• TASK BRIEF
Beginning with the line that contains "ALARM CLOCK [361, 387, 32, 38]" in the material below, print each line exactly until the line that contains "NOTEBOOK COMPUTER [465, 428, 139, 146]" has been printed, then stop.

• GIVEN RECORDS
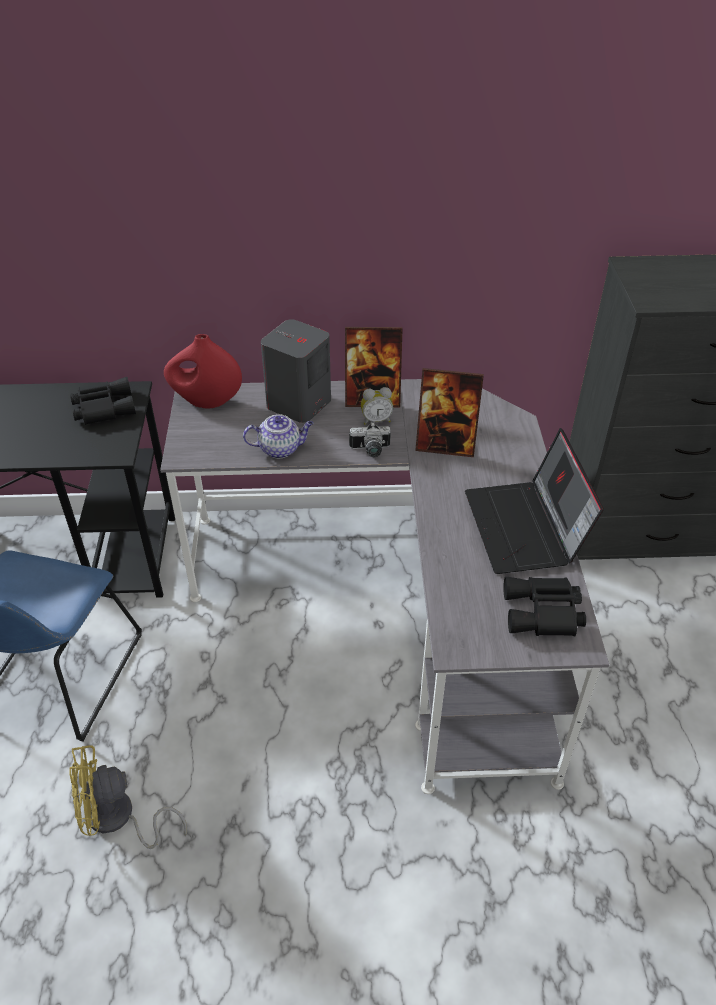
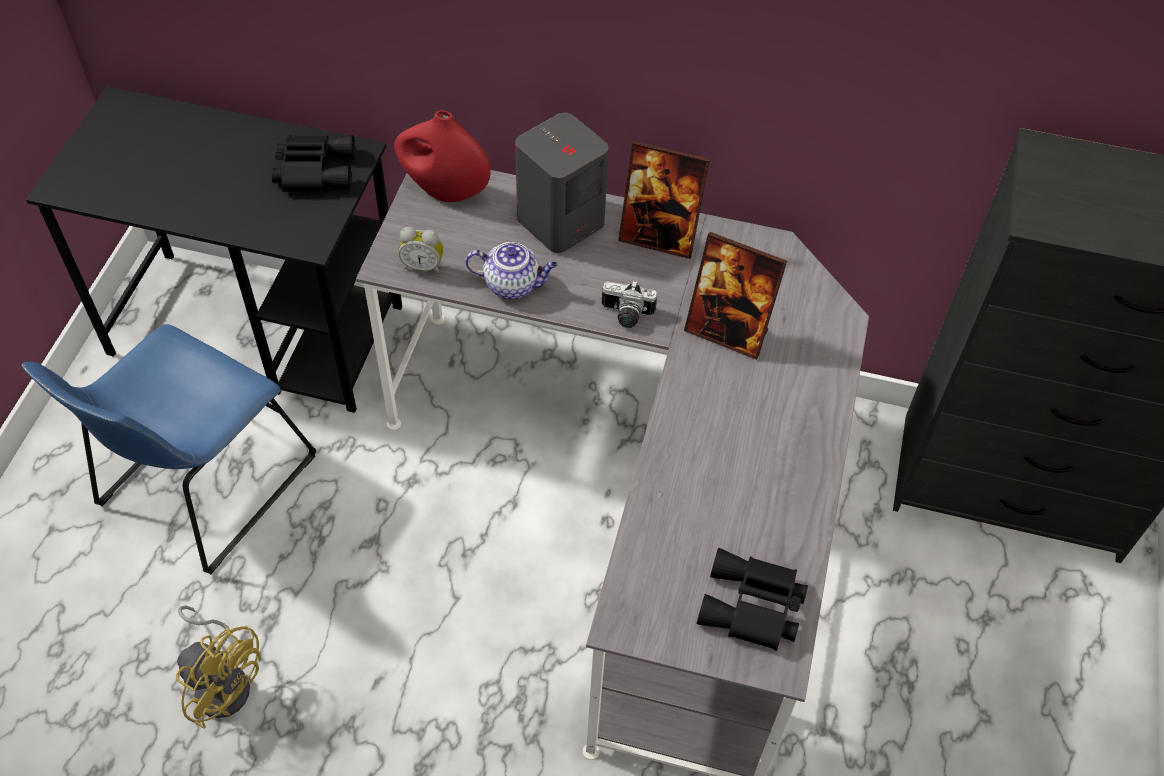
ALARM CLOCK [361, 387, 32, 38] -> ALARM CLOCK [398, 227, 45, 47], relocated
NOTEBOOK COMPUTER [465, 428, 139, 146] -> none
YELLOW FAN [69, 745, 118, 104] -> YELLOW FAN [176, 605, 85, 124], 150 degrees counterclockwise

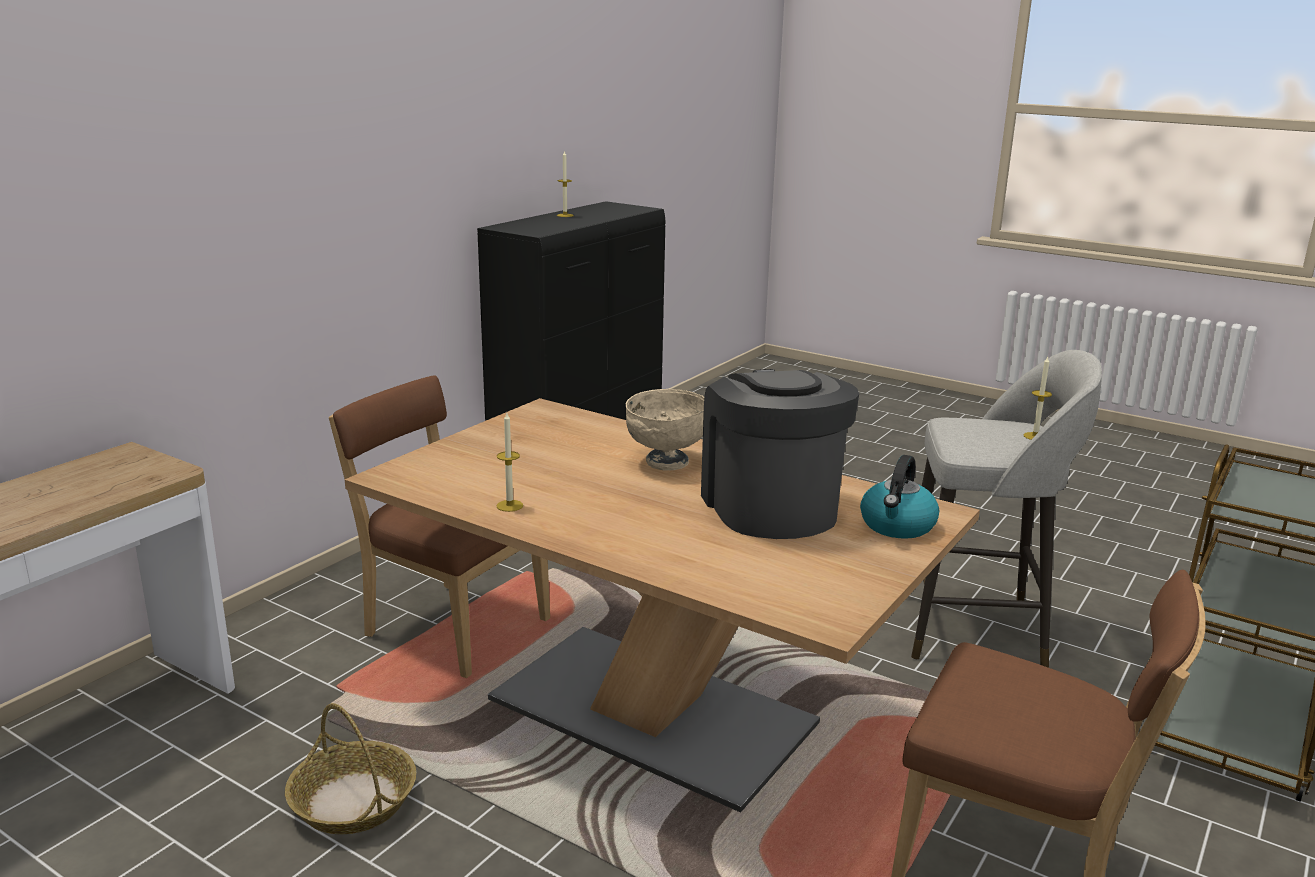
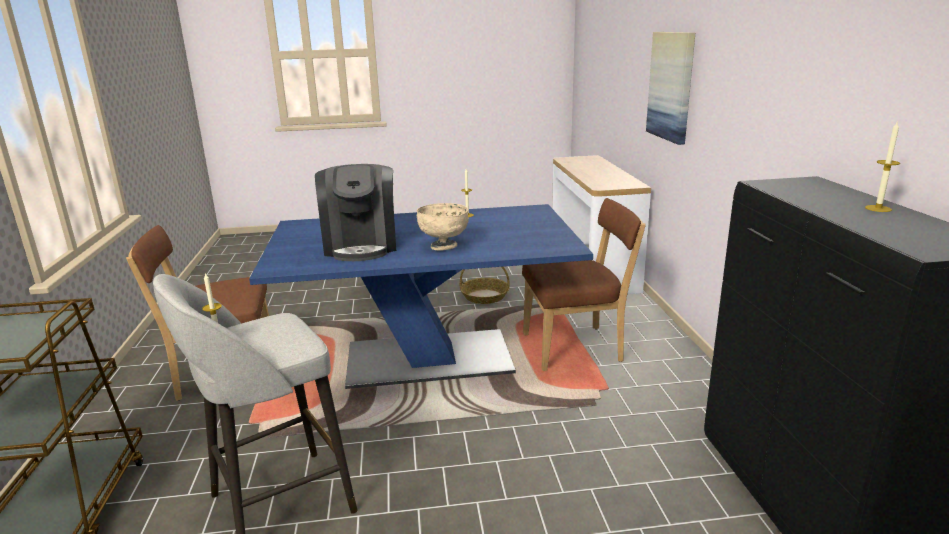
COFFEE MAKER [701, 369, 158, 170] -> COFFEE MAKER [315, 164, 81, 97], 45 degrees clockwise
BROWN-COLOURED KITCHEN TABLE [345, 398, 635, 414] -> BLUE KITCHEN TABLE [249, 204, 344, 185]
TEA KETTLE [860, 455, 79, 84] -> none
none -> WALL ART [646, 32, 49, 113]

---

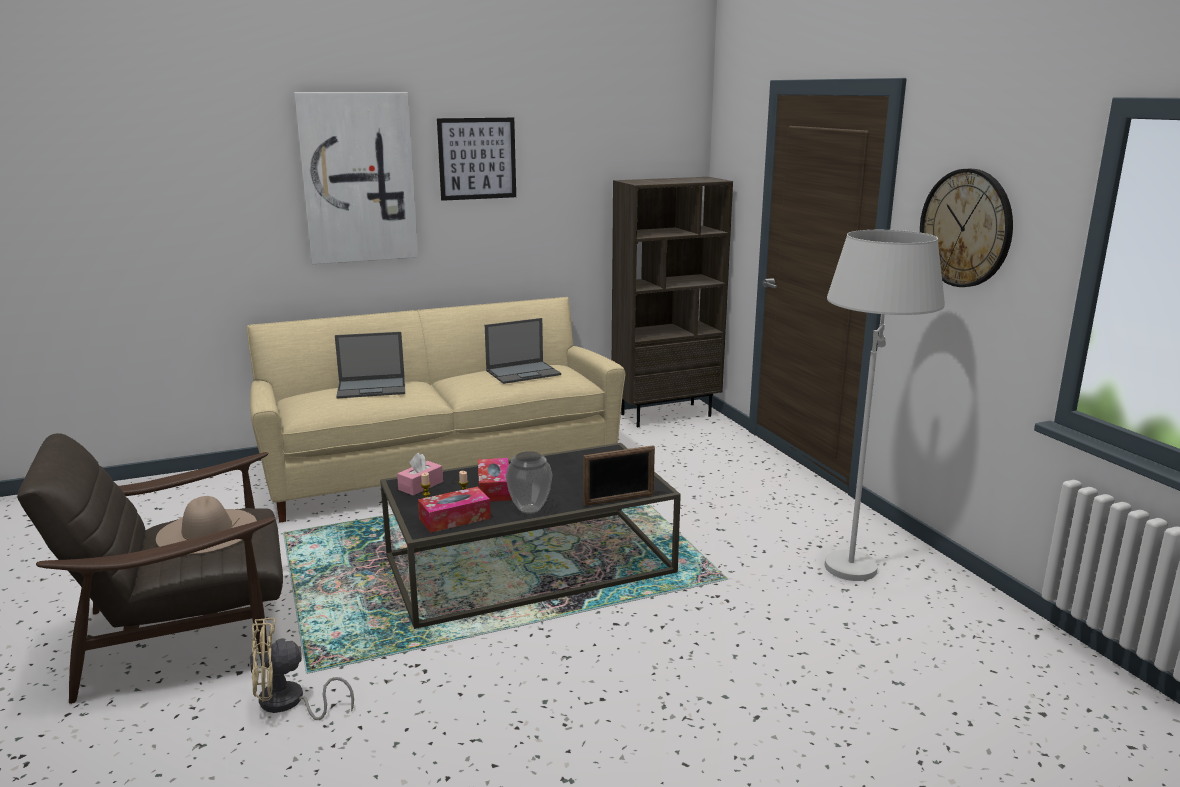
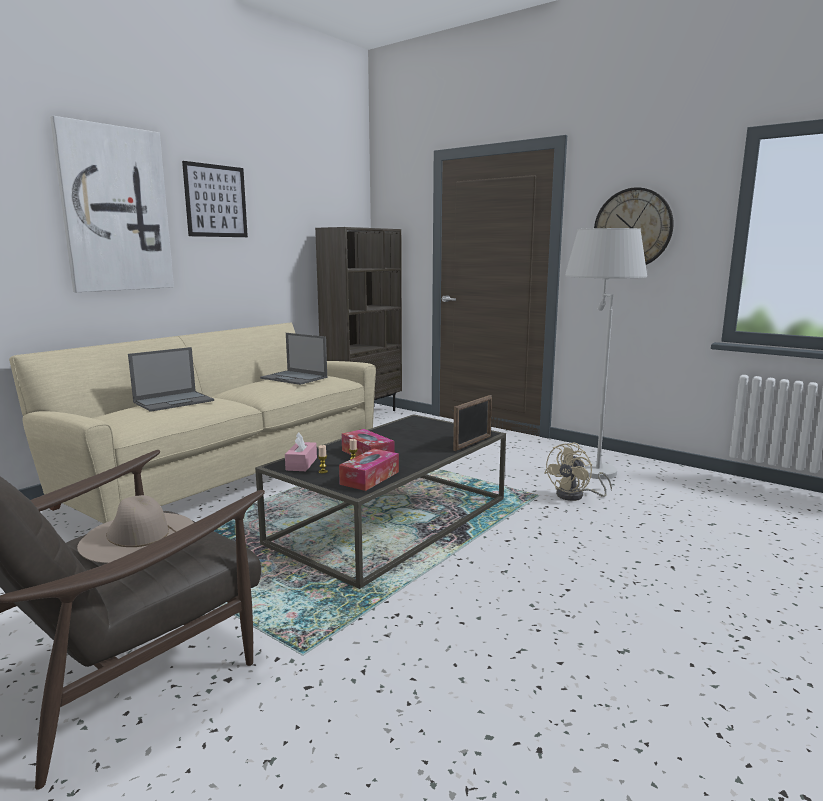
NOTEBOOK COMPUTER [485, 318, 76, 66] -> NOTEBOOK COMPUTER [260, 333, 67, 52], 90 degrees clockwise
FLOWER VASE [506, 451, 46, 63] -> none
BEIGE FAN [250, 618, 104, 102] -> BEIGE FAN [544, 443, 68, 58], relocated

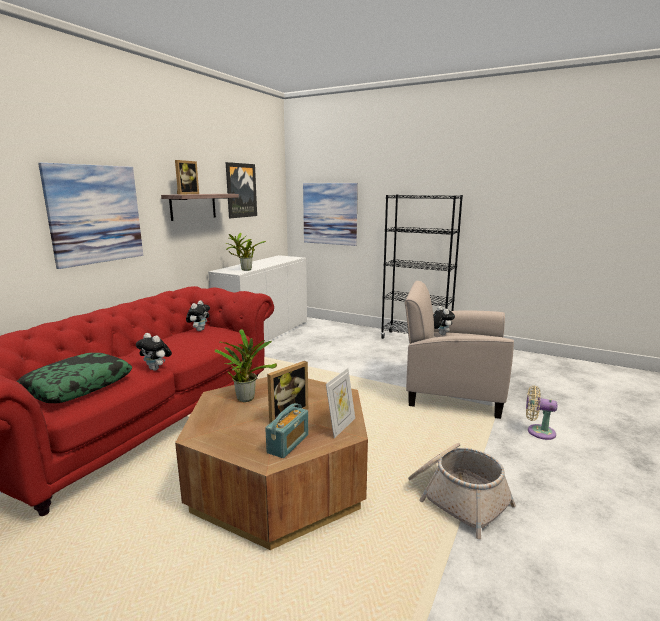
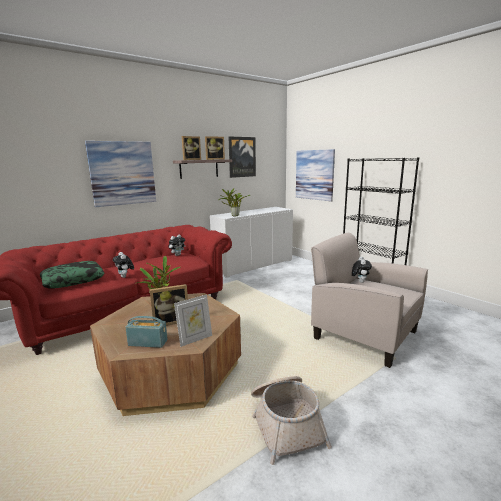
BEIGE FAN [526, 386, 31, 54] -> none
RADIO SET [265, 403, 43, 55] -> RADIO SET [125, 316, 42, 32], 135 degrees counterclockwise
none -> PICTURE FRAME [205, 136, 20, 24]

...

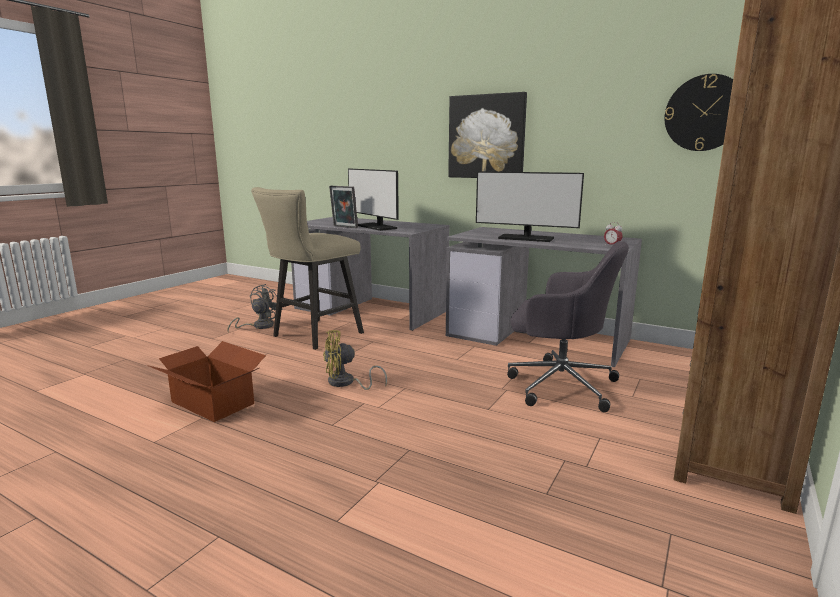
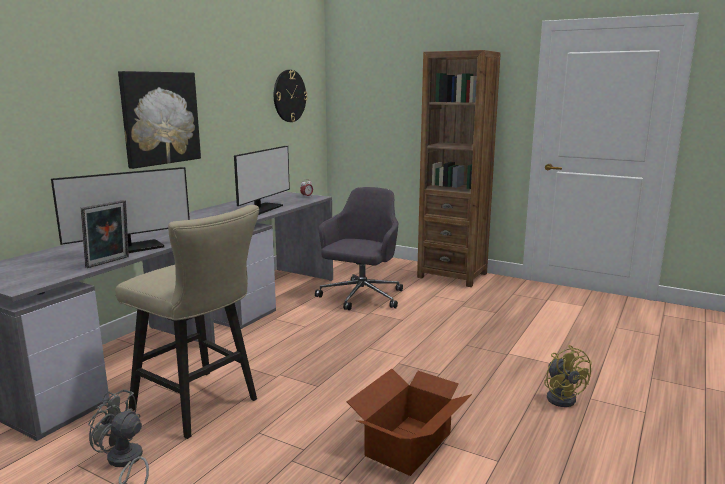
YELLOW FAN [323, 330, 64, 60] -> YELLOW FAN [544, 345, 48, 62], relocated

• RESPONSE TO THIS EXERCISE
ALARM CLOCK [361, 387, 32, 38] -> ALARM CLOCK [398, 227, 45, 47], relocated
NOTEBOOK COMPUTER [465, 428, 139, 146] -> none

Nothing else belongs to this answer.